## [Exercise requirements]
Examine each line of the data. Copy the line if it includes the word "thresholds".

## [Data provided]
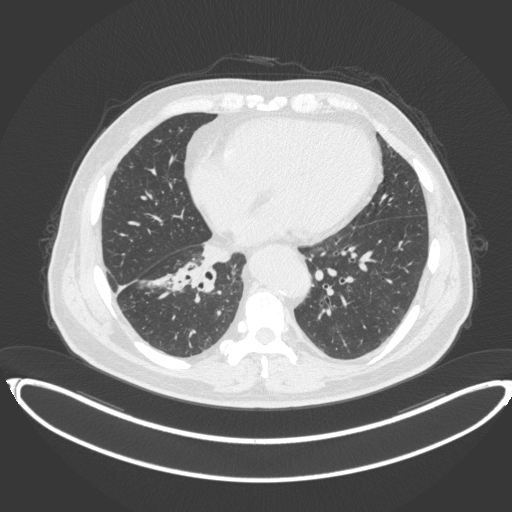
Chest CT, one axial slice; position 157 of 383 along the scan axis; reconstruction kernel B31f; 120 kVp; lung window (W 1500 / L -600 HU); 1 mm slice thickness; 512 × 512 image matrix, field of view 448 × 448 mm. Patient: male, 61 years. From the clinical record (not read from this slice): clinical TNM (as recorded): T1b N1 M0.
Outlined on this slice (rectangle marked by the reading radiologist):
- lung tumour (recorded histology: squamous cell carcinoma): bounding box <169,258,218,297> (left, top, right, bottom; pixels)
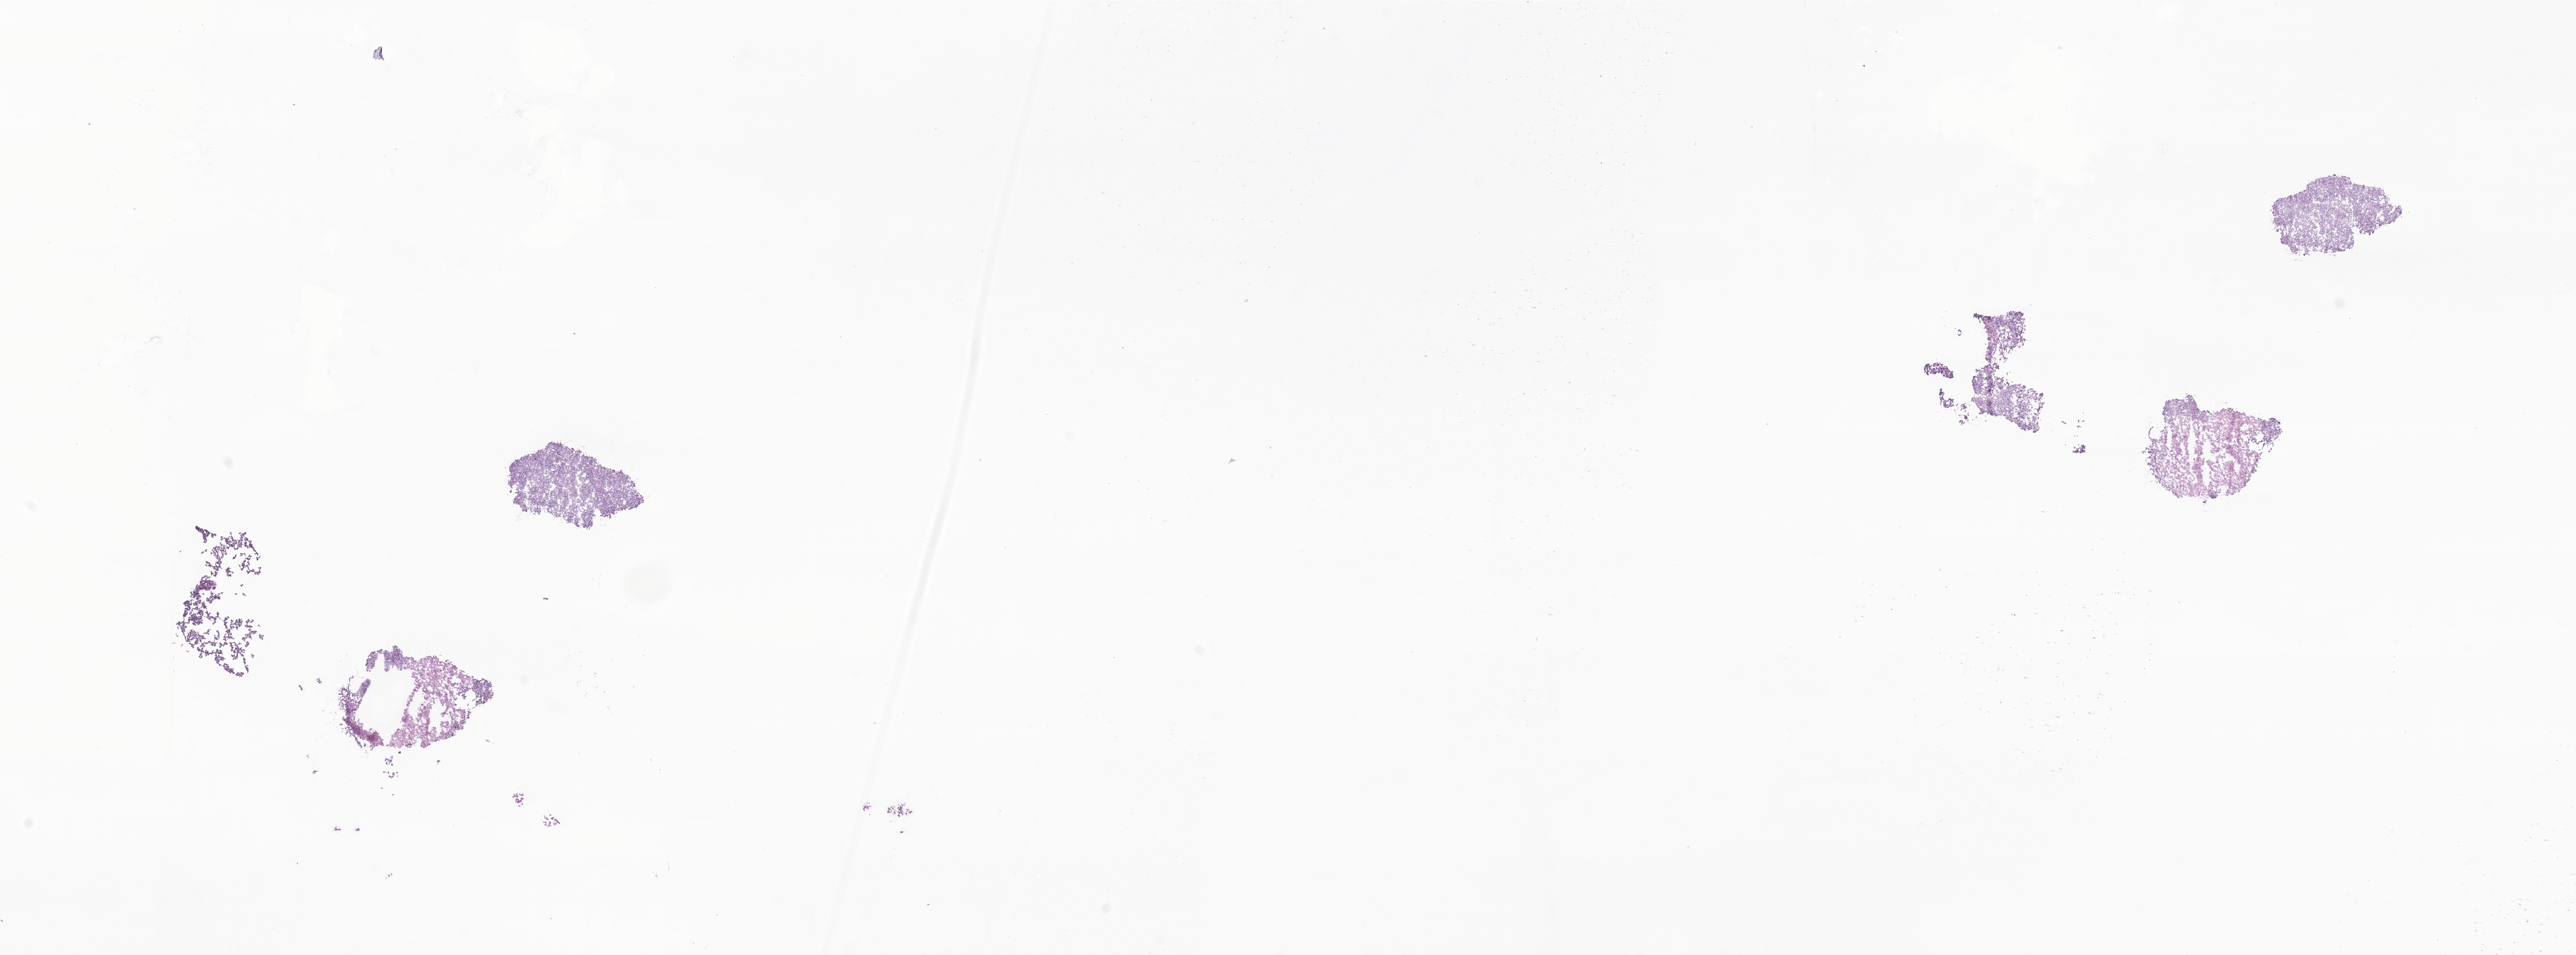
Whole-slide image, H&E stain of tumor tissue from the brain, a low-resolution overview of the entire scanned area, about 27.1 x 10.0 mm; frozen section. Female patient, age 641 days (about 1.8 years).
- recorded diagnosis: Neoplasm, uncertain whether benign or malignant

--

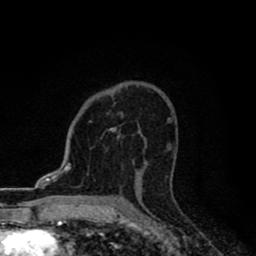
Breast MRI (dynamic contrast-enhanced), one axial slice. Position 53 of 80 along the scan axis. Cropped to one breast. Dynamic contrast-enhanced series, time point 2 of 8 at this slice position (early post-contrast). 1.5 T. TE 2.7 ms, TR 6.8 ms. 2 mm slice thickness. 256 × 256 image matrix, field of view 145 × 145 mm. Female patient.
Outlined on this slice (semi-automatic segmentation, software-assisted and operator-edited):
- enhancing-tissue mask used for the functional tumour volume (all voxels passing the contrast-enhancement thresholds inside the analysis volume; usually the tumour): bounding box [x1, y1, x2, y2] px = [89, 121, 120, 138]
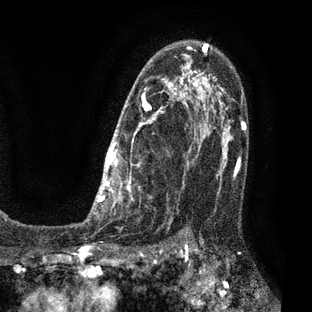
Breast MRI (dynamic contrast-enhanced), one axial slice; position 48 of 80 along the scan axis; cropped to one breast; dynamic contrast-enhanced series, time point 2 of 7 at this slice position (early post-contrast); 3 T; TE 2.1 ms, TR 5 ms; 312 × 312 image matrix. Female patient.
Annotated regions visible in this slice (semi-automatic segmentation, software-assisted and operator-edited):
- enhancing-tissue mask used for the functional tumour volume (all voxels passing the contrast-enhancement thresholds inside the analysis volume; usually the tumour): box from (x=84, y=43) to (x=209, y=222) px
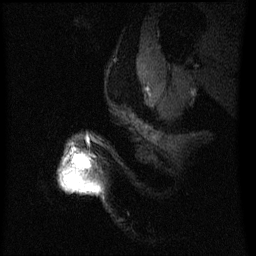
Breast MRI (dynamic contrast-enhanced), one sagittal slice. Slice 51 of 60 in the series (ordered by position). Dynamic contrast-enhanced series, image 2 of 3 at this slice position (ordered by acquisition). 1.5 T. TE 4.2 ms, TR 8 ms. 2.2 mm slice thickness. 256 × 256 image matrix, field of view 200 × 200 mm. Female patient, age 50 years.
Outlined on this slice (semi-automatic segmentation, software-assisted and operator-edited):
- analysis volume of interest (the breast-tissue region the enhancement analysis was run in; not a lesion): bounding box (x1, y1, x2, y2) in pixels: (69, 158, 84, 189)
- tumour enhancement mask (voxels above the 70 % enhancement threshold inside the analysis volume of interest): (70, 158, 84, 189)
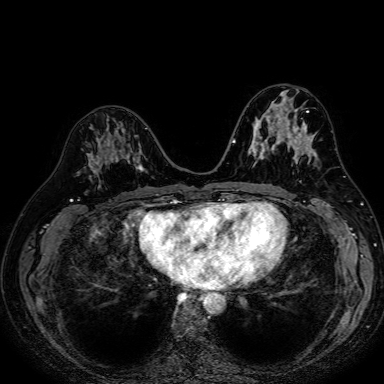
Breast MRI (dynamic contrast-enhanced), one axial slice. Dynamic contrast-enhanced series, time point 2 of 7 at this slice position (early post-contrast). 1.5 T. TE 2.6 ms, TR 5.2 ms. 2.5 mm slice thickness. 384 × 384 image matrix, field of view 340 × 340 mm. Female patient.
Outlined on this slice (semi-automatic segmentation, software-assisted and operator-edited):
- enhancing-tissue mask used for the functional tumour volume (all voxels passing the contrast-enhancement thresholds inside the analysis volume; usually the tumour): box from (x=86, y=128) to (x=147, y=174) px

## [Expected answer]
- enhancing-tissue mask used for the functional tumour volume (all voxels passing the contrast-enhancement thresholds inside the analysis volume; usually the tumour): bounding box [x1, y1, x2, y2] px = [89, 121, 120, 138]
- enhancing-tissue mask used for the functional tumour volume (all voxels passing the contrast-enhancement thresholds inside the analysis volume; usually the tumour): box from (x=84, y=43) to (x=209, y=222) px
- enhancing-tissue mask used for the functional tumour volume (all voxels passing the contrast-enhancement thresholds inside the analysis volume; usually the tumour): box from (x=86, y=128) to (x=147, y=174) px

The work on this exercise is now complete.